Phentolamine mesylate (OraVerse), a nonselective a-adrenergic blocking drug, is the first therapeutic agent marketed for the reversal of soft-tissue anaesthesia and the associated functional deficits resulting from an intraoral submucosal injection of a local anaesthetic containing a vasoconstrictor. In clinical trials, phentolamine injected in doses of 0.2 to 0.8 mg (0.5 to 2 cartridges), as determined by patient age and volume of local anaesthetic administered, significantly hastened the return of normal soft-tissue sensation in adults and children 6 years of age and older. Median lip recovery times were reduced by 75 to 85 minutes. Functional deficits, such as drooling and difficulty in drinking, smiling, or talking--and subjects' perception of altered function or appearance--were consistently resolved by the time sensation to touch had returned to normal. Adverse effects of phentolamine injected in approved doses for reversal of local anaesthesia in patients ranging in age from 4 to 92 years were similar in incidence to those of sham injections, and no serious adverse events caused by such use were reported. The clinical use of phentolamine is viewed favorably by dentists who have administered the drug and by patients who have received it. Optimal use may require some modifications of the technique described in the package insert; cost of the agent may be influencing its widespread adoption into clinical practice. Phentolamine mesylate, in the form of OraVerse (Novalar Pharmaceuticals, San Diego, USA) represents a new therapeutic class of drugs in dentistry intended to reverse soft-tissue anaesthesia after nonsurgical dental procedures (e.g., restorative or deep scaling/root planing procedures). As shown in Figure 1, OraVerse is manufactured in 1.7 mL dental cartridges, each of which contains 0.4 mg active drug. This review describes the development of phentolamine as a dental drug, its pharmacologic characteristics, and how it may be used in clinical practice to improve patient care.
 
Just do what the surgeon tells you like a good little b*tch. You will NEVER win this argument, and, if you insist, you will be unemployed. There are a dozen other -ologists waiting to replace you.

Take it with a grain of salt if you want, but it's also completely true. There is nothing a surgeon could want that is too stupid for administration to take their side about. Administrators don't have the knowledge to know and don't care who's right or wrong.

If it's harmless, then who cares? Don't sacrifice yourself over nothing.

If it's harmful, then look for another job. A great anesthesiologist is worth much less than a terrible surgeon as far as hospital administrators are concerned.
 
Take it with a grain of salt if you want, but it's also completely true. There is nothing a surgeon could want that is too stupid for administration to take their side about. Administrators don't have the knowledge to know and don't care who's right or wrong.

If it's harmless, then who cares?

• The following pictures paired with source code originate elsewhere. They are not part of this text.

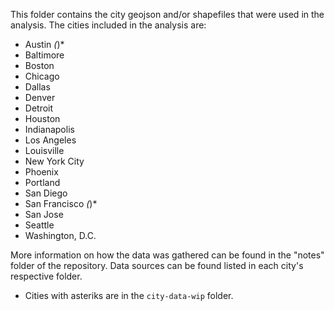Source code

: This folder contains the city geojson and/or shapefiles that were used in the analysis. The cities included in the analysis are:

- Austin *(*)*
- Baltimore
- Boston
- Chicago
- Dallas
- Denver
- Detroit
- Houston
- Indianapolis
- Los Angeles
- Louisville
- New York City
- Phoenix
- Portland
- San Diego
- San Francisco *(*)*
- San Jose
- Seattle
- Washington, D.C.

More information on how the data was gathered can be found in the "notes" folder of the repository. Data sources can be found listed in each city's respective folder.
* Cities with asteriks are in the `city-data-wip` folder. 
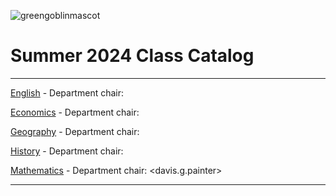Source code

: ![greengoblinmascot](media/gg.jpeg)
# Summer 2024 Class Catalog
---

[English](english.md) - Department chair: <github username>

[Economics](economics.md) - Department chair: <github username> 

[Geography](geography.md) - Department chair: <github username>

[History](history.md) - Department chair: <github username>

[Mathematics](math.md) - Department chair: <davis.g.painter>

---

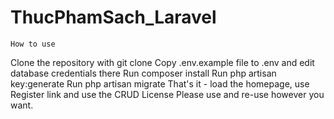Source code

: # ThucPhamSach_Laravel
    How to use
Clone the repository with git clone
Copy .env.example file to .env and edit database credentials there
Run composer install
Run php artisan key:generate
Run php artisan migrate
That's it - load the homepage, use Register link and use the CRUD
License
Please use and re-use however you want.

Don't sacrifice yourself over nothing.

If it's harmful, then look for another job. A great anesthesiologist is worth much less than a terrible surgeon as far as hospital administrators are concerned.

This.

The only way you could make a change is if it is pushed forward by senior, well respected, anesthesiologists at your institution.

Things to consider:
What are the other anesthesiologists in the group doing about the phentolamine?
What is the reputation of said surgeons?
How old are the surgeons?

At the end of the day you have to realize that you are spinning your wheels with this concoction. Might have to run 0.1mcg/kg/min instead of 0.05mcg/kg/min of norepi. It is silly but I don't think it is dangerous.

I would not alienate your self from the team for this reason.
 
Either you go with what the surgeons want, until they have retired or you have moved on, or -

1. Research what's best for best/newest/cheapest for renal protection.
2. Present your findings to the anesthiologists in your practice.
3. If they agree, you/the practice presents the findings to the CT surgeons.

As you have just joined the practice, go carefully, take your time and gather allies about you if you are going to suggest changes.